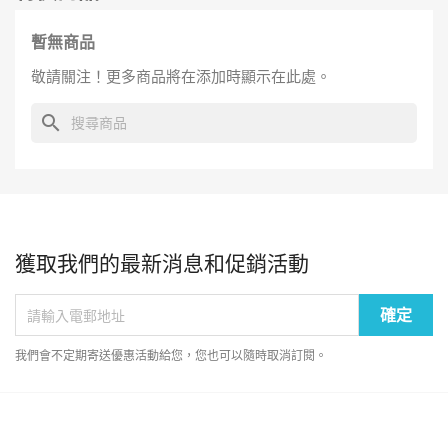
暫無商品
敬請關注！更多商品將在添加時顯示在此處。
search
獲取我們的最新消息和促銷活動
我們會不定期寄送優惠活動給您，您也可以隨時取消訂閱。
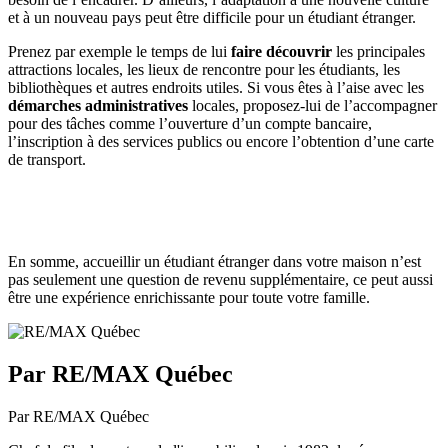
et à un nouveau pays peut être difficile pour un étudiant étranger.
Prenez par exemple le temps de lui
faire découvrir
les principales
attractions locales, les lieux de rencontre pour les étudiants, les
bibliothèques et autres endroits utiles. Si vous êtes à l’aise avec les
démarches administratives
locales, proposez-lui de l’accompagner
pour des tâches comme l’ouverture d’un compte bancaire,
l’inscription à des services publics ou encore l’obtention d’une carte
de transport.
En somme, accueillir un étudiant étranger dans votre maison n’est
pas seulement une question de revenu supplémentaire, ce peut aussi
être une expérience enrichissante pour toute votre famille.
Par RE/MAX Québec
Par RE/MAX Québec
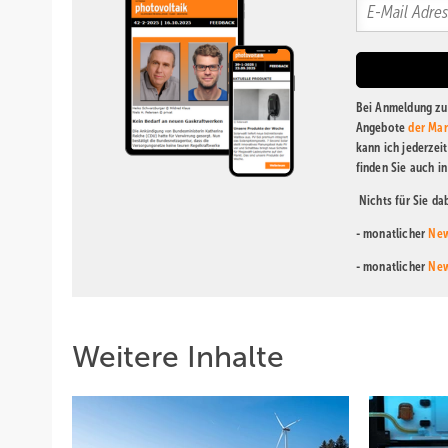
Bei Anmeldung zu 
Angebote
der Mar
kann ich jederzei
finden Sie auch i
Nichts für Sie d
- monatlicher
New
- monatlicher
New
Weitere Inhalte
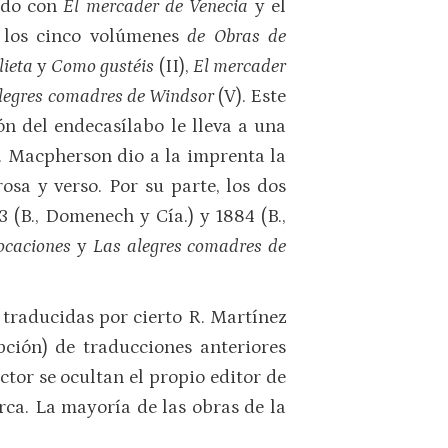
undo con
El mercader de Venecia
y el
n los cinco volúmenes
de Obras de
lieta
y
Como gustéis
(II),
El mercader
legres comadres de Windsor
(V). Este
ión del endecasílabo le lleva a una
 G. Macpherson dio a la imprenta la
sa y verso. Por su parte, los dos
 (B., Domenech y Cía.) y 1884 (B.,
ocaciones
y
Las alegres comadres de
s
traducidas por cierto R. Martínez
pción) de traducciones anteriores
ctor se ocultan el propio editor de
ca. La mayoría de las obras de la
--------------------------------
## INSTRUCTIONS FOR THE TASK:
Extract the text of the listing verbatim, starting at the beginning of the listing and ending at the line containing "我們會不定期寄送優惠活動給您，您也可以隨時取消訂閱。", and omit the pictures from your answer.

## ANSWER BOX:
暫無商品
敬請關注！更多商品將在添加時顯示在此處。
search
獲取我們的最新消息和促銷活動
我們會不定期寄送優惠活動給您，您也可以隨時取消訂閱。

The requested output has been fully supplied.